Their unit extracted a confession from the suspect before a magistrate. He admitted having killed Dr. Goel. He also revealed that Dr Goel's brother Suresh masterminded the killing.

Suresh, however, had died in early November 2003. The suspect also named others.

Three months ago, more than two years after the murder, Indian police arrested another three men including son-in-law Narendra Goel. Formal murder charges have yet to be laid.

While he welcomed the arrests, Goel said that the case is far from being fully solved unless "all parties involved are brought to justice and be made responsible to the fullest extent of the law."

"There are still people out there who know the details of this crime," Goel said.

The Goel family had set up an elaborate website (www.ashagoel.ca) to gather support in their campaign to pressure the Indian government to see through the case.

They have also put up an email address (tips@ashagoel.ca) to accept tips and leads.

The family is offering a reward of one million Indian rupees (about C$26,000) for information that would crack the case wide open.

Goel said his mother spent her teenage years in Mumbai. She graduated from Topiwala National Medical College in Mumbai.

The family has set up a scholarship there in her name, which will go to a deserving female student each year.

Medicine is a cornerstone for the Goel family. Dr. Goel was chief obstetrician at the Headwaters Health Centre in Orangeville, Ontario where her husband Dr. S.K. Goel is a surgeon.

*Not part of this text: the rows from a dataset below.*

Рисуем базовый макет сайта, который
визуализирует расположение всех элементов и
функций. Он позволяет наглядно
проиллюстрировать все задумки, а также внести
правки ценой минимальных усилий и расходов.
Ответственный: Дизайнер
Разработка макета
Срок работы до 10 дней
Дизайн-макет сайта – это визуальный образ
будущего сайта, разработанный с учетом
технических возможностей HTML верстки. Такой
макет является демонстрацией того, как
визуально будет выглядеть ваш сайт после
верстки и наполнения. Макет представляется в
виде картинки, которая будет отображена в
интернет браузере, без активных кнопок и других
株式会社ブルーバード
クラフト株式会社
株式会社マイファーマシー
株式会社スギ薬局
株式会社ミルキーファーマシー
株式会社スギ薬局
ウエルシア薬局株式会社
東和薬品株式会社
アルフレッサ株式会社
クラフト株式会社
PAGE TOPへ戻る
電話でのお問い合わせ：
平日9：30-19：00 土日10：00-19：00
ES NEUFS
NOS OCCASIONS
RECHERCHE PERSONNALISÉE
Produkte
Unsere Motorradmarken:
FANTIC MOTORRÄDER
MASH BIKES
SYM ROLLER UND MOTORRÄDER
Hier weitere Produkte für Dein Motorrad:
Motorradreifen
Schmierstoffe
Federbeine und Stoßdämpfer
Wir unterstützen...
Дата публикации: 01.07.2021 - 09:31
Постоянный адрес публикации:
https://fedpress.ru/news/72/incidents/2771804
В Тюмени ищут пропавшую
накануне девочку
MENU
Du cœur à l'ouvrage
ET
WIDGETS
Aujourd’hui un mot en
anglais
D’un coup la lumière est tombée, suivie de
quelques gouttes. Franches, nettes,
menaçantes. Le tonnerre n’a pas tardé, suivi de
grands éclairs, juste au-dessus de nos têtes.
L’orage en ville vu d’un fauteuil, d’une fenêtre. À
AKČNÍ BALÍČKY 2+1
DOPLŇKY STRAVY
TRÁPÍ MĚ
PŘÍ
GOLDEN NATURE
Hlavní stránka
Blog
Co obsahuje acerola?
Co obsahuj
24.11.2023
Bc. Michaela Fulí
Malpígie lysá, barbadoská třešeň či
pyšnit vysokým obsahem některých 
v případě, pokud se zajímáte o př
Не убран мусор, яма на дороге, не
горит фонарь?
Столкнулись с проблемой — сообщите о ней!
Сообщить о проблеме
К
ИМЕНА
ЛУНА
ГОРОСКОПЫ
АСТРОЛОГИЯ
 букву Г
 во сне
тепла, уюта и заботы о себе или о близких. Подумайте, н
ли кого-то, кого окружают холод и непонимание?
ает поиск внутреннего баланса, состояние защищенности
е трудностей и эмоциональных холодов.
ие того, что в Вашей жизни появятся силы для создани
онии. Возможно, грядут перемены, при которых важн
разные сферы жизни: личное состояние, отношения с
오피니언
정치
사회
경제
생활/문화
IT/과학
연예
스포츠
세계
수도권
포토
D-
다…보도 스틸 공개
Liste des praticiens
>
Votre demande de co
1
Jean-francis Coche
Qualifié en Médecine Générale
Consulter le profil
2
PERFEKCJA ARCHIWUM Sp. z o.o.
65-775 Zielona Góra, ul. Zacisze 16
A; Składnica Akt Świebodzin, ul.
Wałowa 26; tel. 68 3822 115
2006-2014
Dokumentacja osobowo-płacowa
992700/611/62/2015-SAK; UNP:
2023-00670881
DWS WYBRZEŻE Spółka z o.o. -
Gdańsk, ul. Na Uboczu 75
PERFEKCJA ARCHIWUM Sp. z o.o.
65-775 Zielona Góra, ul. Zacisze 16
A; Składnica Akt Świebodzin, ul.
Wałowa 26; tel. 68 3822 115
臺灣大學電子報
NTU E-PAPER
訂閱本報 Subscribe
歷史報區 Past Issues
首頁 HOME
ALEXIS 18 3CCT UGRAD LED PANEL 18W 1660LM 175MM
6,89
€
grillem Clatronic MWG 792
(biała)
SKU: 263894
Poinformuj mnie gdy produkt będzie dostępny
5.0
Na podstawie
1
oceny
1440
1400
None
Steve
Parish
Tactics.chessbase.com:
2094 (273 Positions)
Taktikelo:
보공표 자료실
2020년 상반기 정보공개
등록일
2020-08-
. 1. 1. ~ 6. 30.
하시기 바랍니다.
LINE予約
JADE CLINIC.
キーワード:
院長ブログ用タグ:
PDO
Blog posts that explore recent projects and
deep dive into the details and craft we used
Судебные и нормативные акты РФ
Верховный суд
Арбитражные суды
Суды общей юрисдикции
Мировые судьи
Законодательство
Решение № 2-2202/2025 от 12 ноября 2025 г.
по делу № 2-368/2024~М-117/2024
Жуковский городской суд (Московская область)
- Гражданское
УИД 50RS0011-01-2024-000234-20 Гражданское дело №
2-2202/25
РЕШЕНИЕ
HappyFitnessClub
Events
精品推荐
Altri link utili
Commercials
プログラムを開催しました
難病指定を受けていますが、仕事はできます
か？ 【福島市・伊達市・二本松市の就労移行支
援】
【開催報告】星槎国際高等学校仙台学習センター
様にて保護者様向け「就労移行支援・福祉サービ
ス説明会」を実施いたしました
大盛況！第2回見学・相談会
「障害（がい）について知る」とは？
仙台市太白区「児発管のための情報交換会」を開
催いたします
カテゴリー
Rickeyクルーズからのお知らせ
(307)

Goel said his mother "chose Canada for her home, as the place she would raise her family and practice her discipline.

She was a Canadian citizen, and was proud to contribute to a health care system that is both compassionate and competent. She was also a child of India, one who never forgot or forsook her roots."

Goel is preparing for his next trip to Mumbai next February, the 15th time he will be returning to the city where his mother was murdered.

"There's not a single day that I don't weep for my mother,” he said.